The 48-year-old daughter of Mary Murray, memorialised on the Greyhope Bay bench, went missing in August 2006 after visiting Mary in hospital.
While both her parents died without ever finding out what happened to Lynne, some answers have since been given to her family.
We’ve decided to pay tribute to Lynne, who was unable to receive a proper obituary, but who was loved and is missed still by her family and her community.
Lynne Murray – popular Torry quine
Lynne was born and raised in Torry and worked at Torry Nursing Home – where her mum would later reside.
Divorced, she and her two sons Wayne and Mikey were very much a part of Torry life and Lynne was very well known in the community.
On the day she went missing, August 21 2006, she had just visited her mum in hospital.
Her dad, Bob, had recently suffered a heart attack.

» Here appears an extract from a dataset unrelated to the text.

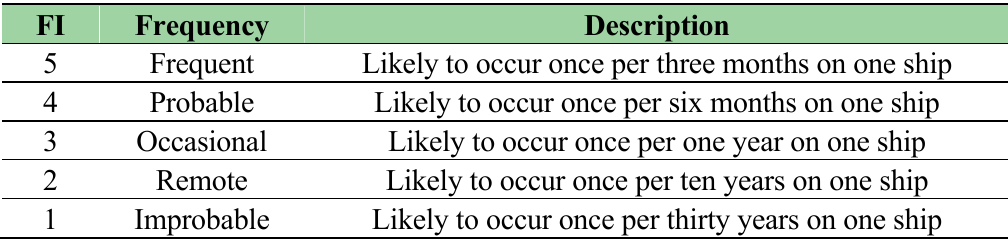
Table 4. Definitions for the frequency index table for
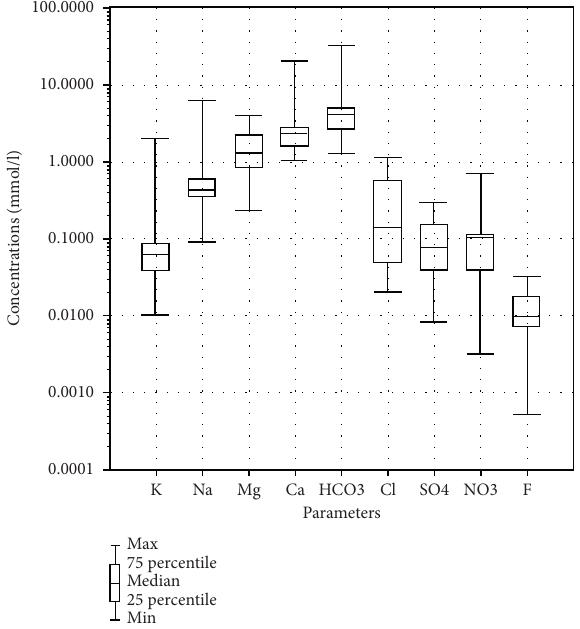
Figure 17: Box and whisker diagram represents the hydrogeochemical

Lynne had also become a grandmother to son Wayne and his partner Michelle’s first child, Jay. She was living with her growing family in Ferryhill.
The last to see Lynne, on the day she disappeared, were her aunt and uncle, also visiting Mary at the hospital.

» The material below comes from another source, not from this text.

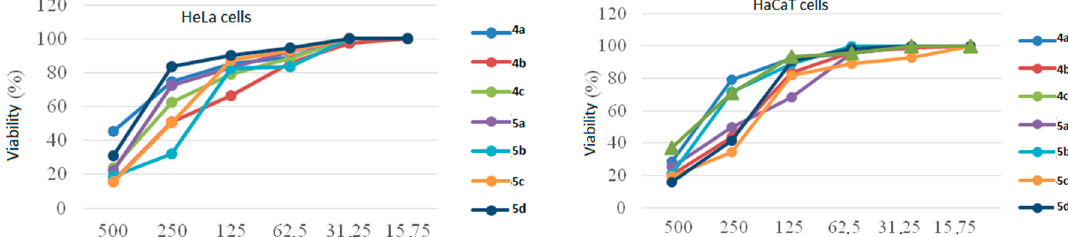
Figure 3. The cytotoxicity of compounds 4a – c , 5a – d on HeLa and HaCaT cells (evaluation at 48 h,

At the time Bob said he hadn’t a clue why she disappeared though he did perceive, with hindsight, that there were signs of depression. He continued to make appeals for his daughter’s return.
It would be years before any answers would come.

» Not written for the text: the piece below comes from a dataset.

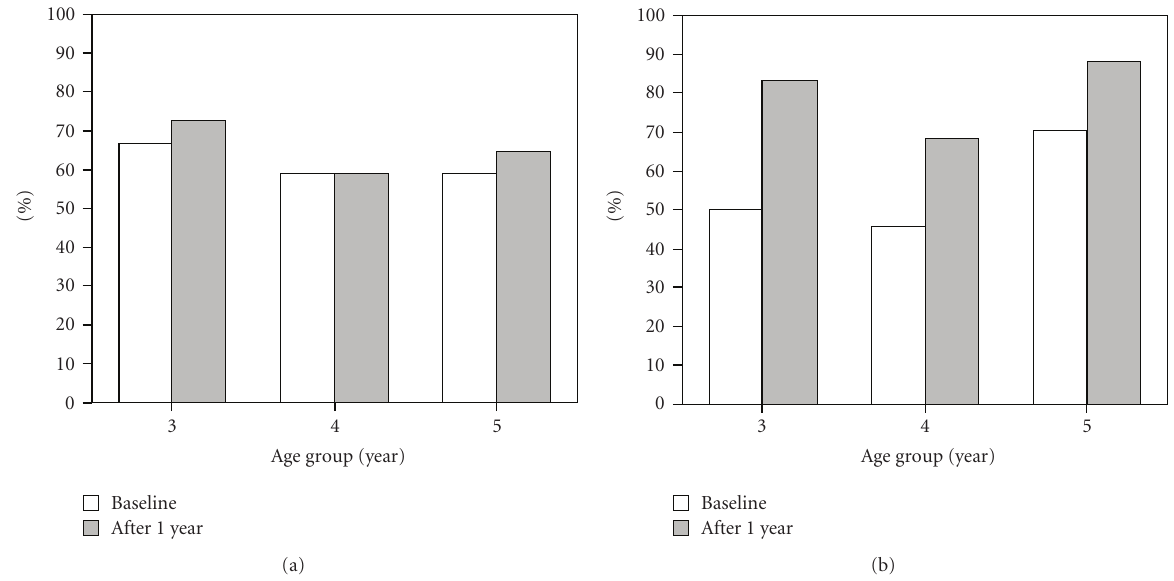
Figure 1: Distribution of S. mutans (a) and S. sobrinus (b) in di ff erent age groups at the baseline and after 1 year.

Lynne’s brother Michael explained: “My sister disappeared in 2006. What we didn’t realise was that a piece of a human skull had been found in the nets of a Lerwick fisherman 60 miles west of Shetland, in 2008.
“Back then the technology wasn’t what it is today. No connection could be made.
“Then out of the blue CID came to my door and asked if they could check my DNA. That was just in 2019.”
Michael probed as to why his DNA was needed, asking if they had found out something about Lynne.
Reassured it was just standard procedure, he felt sure the situation had somehow changed.
Peace, at last
“Sure enough, the same detective came back two weeks later. He explained that DNA was able to be extracted from the skull, and thanks to my more recent DNA test, they now knew the skull belonged to Lynne.
“We’ll never know what happened, but for the first time we knew that Lynne had died. It did bring peace, though we’ve never been able to lay her to rest.”
Following the confirmation of Lynne’s death the family were then dealt another blow. It transpired her only remains had been discarded.
“I think they said that in between times the skull fragment had been incinerated. The DNA had been recorded but the skull thrown away,” said Michael.
By this time one of Lynne’s sons had died. It was his brother’s wish to bury Lynne’s remains with that of his sibling.
“Without any remains, it’s really sad that couldn’t happen,” Michael added. “But we are grateful police never gave up and were able to bring us that peace. We know for certain that we have lost her.”
A spokesperson for Police Scotland confirmed that a death report was submitted to the Procurator Fiscal with respect to Lynne Murray.